Unlike pandas query syntax, inclusion queries should follow the pattern of “property=value” or “property!=value”. Additionally, this filter treats all values like lowercase strings, so we convert all values to strings first and then lowercase them before testing the given query.
- Parameters:
metadata (pandas.DataFrame) – Metadata indexed by strain name
include_where (str) – Filter query used to include strains
- Return type:
Examples
>>> metadata = pd.DataFrame([{"region": "Africa"}, {"region": "Europe"}], index=["strain1", "strain2"]) >>> force_include_where(metadata, "region!=Europe") {'strain1'} >>> force_include_where(metadata, "region=Europe") {'strain2'} >>> force_include_where(metadata, "region=europe") {'strain2'}
If the column referenced in the given query does not exist, skip the filter.
>>> force_include_where(metadata, "missing_column=value") set()
- augur.filter.include_exclude_rules.parse_filter_query(query)
Parse an augur filter-style query and return the corresponding column, operator, and value for the query.
- Parameters:
query (str) – augur filter-style query following the pattern of “property=value” or “property!=value”
- Returns:
str – Name of column to query
callable – Operator function to test equality or non-equality of values
str – Value of column to query
Examples
>>> parse_filter_query("property=value") ('property', <built-in function eq>, 'value') >>> parse_filter_query("property!=value") ('property', <built-in function ne>, 'value')

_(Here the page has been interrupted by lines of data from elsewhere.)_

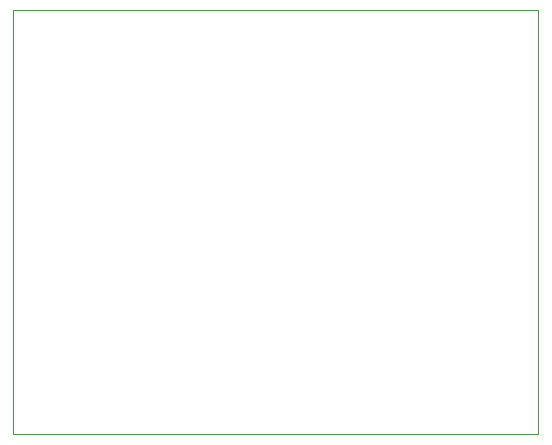
<source format=gbr>
%TF.GenerationSoftware,KiCad,Pcbnew,9.0.4*%
%TF.CreationDate,2025-11-20T06:57:18+02:00*%
%TF.ProjectId,test_5,74657374-5f35-42e6-9b69-6361645f7063,rev?*%
%TF.SameCoordinates,Original*%
%TF.FileFunction,Profile,NP*%
%FSLAX46Y46*%
G04 Gerber Fmt 4.6, Leading zero omitted, Abs format (unit mm)*
G04 Created by KiCad (PCBNEW 9.0.4) date 2025-11-20 06:57:18*
%MOMM*%
%LPD*%
G01*
G04 APERTURE LIST*
%TA.AperFunction,Profile*%
%ADD10C,0.050000*%
%TD*%
G04 APERTURE END LIST*
D10*
X62484000Y-98806000D02*
X106934000Y-98806000D01*
X106934000Y-134683500D01*
X62484000Y-134683500D01*
X62484000Y-98806000D01*
M02*

</source>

- augur.filter.include_exclude_rules.skip_group_by_with_ambiguous_day(metadata, date_column)
Alias to filter_by_ambiguous_date for day. This is to have a named function available for the filter reason.
- augur.filter.include_exclude_rules.skip_group_by_with_ambiguous_month(metadata, date_column)
Alias to filter_by_ambiguous_date for month. This is to have a named function available for the filter reason.